── THE INPUT ──

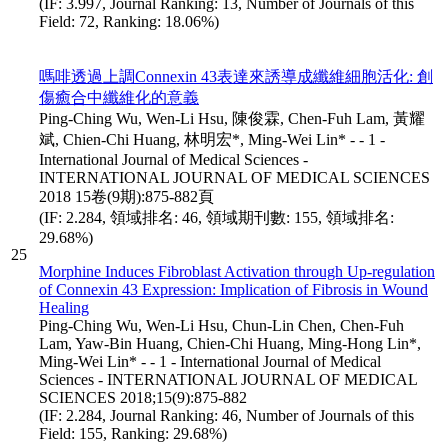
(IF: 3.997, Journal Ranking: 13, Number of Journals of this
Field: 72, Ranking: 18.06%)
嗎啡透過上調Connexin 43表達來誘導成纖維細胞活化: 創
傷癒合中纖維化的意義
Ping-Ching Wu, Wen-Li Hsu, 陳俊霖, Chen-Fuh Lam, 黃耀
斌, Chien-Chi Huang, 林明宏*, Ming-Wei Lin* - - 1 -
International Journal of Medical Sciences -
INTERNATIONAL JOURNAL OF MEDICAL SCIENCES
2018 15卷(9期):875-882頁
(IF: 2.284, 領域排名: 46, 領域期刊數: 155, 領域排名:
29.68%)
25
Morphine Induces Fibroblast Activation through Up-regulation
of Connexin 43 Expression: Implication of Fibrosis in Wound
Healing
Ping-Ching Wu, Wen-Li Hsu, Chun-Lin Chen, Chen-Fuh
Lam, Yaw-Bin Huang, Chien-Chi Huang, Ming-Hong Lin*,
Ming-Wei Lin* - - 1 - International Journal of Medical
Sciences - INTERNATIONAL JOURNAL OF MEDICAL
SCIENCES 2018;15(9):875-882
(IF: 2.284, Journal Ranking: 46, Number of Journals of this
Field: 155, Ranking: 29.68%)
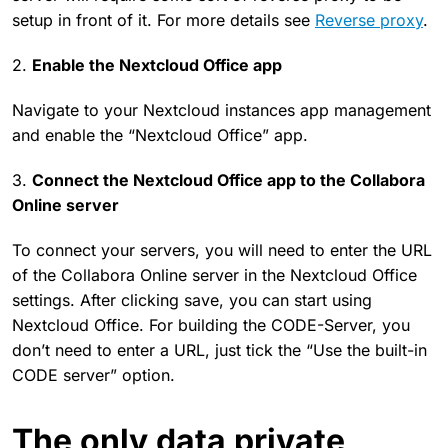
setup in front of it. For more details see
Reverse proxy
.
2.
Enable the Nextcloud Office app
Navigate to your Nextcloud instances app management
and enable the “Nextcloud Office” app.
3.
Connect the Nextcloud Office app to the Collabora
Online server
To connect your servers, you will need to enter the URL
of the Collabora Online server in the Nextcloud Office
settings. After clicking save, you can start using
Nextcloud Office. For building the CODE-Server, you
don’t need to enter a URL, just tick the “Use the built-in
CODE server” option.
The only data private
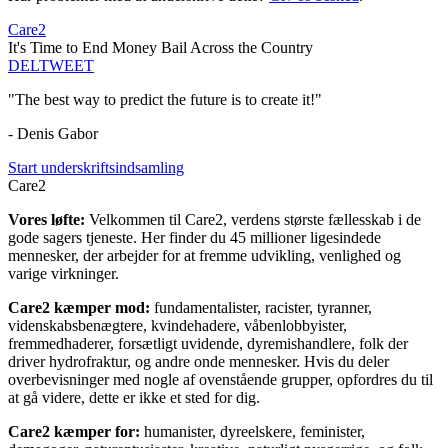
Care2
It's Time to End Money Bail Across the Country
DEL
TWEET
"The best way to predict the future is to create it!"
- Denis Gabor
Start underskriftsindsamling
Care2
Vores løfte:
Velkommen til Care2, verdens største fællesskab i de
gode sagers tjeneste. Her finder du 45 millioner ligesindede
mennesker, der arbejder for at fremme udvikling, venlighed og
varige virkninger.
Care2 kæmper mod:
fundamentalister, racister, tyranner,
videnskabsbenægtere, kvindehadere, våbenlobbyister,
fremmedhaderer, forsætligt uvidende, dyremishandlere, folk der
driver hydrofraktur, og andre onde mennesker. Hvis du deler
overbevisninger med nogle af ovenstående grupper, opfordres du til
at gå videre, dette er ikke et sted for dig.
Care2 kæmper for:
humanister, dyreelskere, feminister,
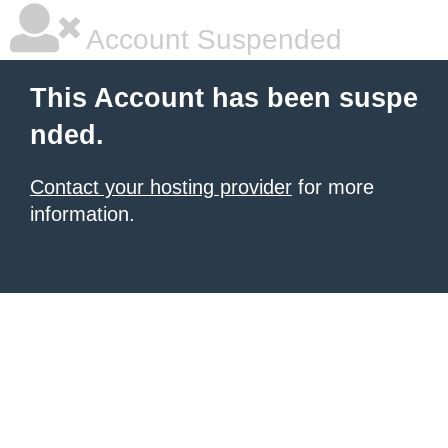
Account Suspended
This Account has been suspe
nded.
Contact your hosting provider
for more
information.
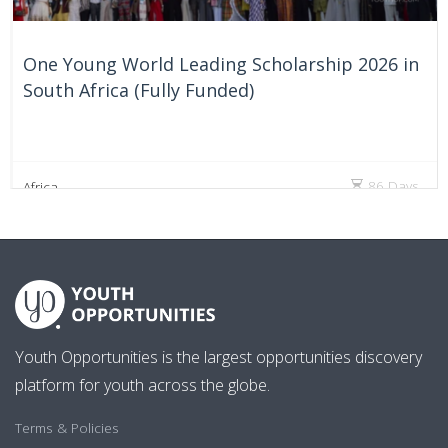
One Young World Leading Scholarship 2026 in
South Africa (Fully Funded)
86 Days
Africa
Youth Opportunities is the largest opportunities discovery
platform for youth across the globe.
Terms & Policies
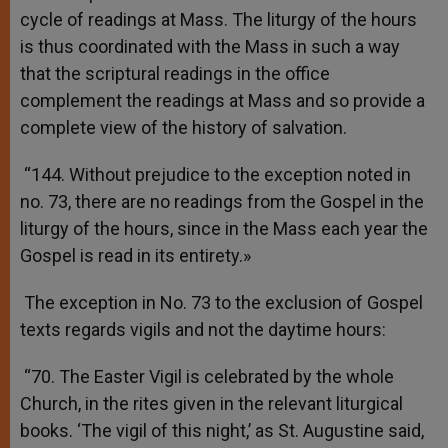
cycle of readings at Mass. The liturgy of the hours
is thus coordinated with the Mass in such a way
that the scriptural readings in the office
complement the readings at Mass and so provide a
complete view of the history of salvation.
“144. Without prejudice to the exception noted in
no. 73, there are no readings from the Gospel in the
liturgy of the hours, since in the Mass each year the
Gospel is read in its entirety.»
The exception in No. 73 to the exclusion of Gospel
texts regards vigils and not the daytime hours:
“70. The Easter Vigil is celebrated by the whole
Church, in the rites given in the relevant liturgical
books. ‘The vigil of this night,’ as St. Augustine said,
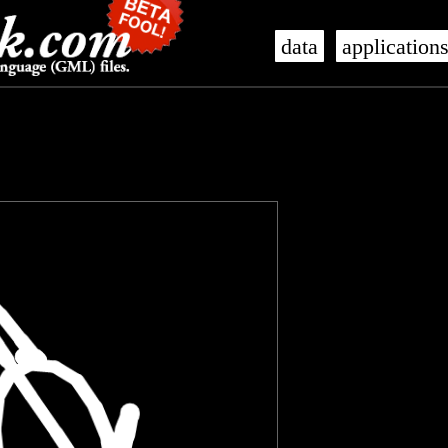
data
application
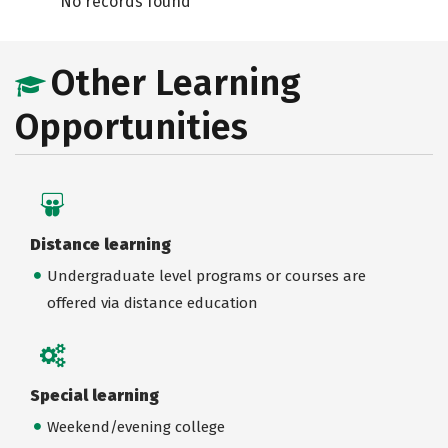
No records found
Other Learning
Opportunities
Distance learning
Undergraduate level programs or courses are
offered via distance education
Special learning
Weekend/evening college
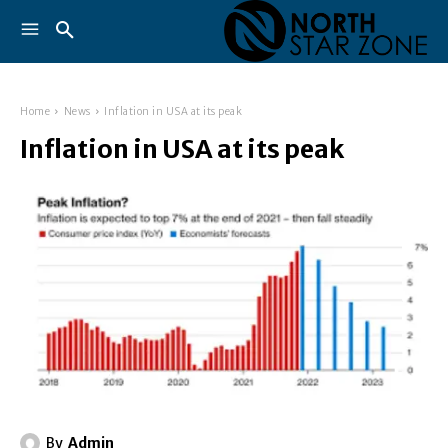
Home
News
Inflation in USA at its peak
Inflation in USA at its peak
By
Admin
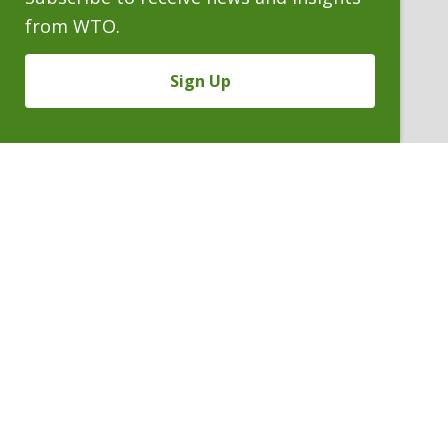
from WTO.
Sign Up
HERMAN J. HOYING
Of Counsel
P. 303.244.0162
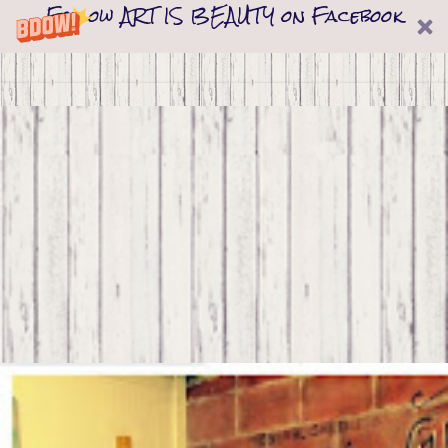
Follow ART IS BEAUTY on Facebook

───

TASK GOAL
Please rewrite the part of the records that opens at their start and closes with the line containing "Field: 155, Ranking: 29.68%)", replacing "Journal Ranking" with "Journal Rank" and changing nothing else. Give only those lines, without the pictures.

TASK ANSWER
(IF: 3.997, Journal Rank: 13, Number of Journals of this
Field: 72, Ranking: 18.06%)
嗎啡透過上調Connexin 43表達來誘導成纖維細胞活化: 創
傷癒合中纖維化的意義
Ping-Ching Wu, Wen-Li Hsu, 陳俊霖, Chen-Fuh Lam, 黃耀
斌, Chien-Chi Huang, 林明宏*, Ming-Wei Lin* - - 1 -
International Journal of Medical Sciences -
INTERNATIONAL JOURNAL OF MEDICAL SCIENCES
2018 15卷(9期):875-882頁
(IF: 2.284, 領域排名: 46, 領域期刊數: 155, 領域排名:
29.68%)
25
Morphine Induces Fibroblast Activation through Up-regulation
of Connexin 43 Expression: Implication of Fibrosis in Wound
Healing
Ping-Ching Wu, Wen-Li Hsu, Chun-Lin Chen, Chen-Fuh
Lam, Yaw-Bin Huang, Chien-Chi Huang, Ming-Hong Lin*,
Ming-Wei Lin* - - 1 - International Journal of Medical
Sciences - INTERNATIONAL JOURNAL OF MEDICAL
SCIENCES 2018;15(9):875-882
(IF: 2.284, Journal Rank: 46, Number of Journals of this
Field: 155, Ranking: 29.68%)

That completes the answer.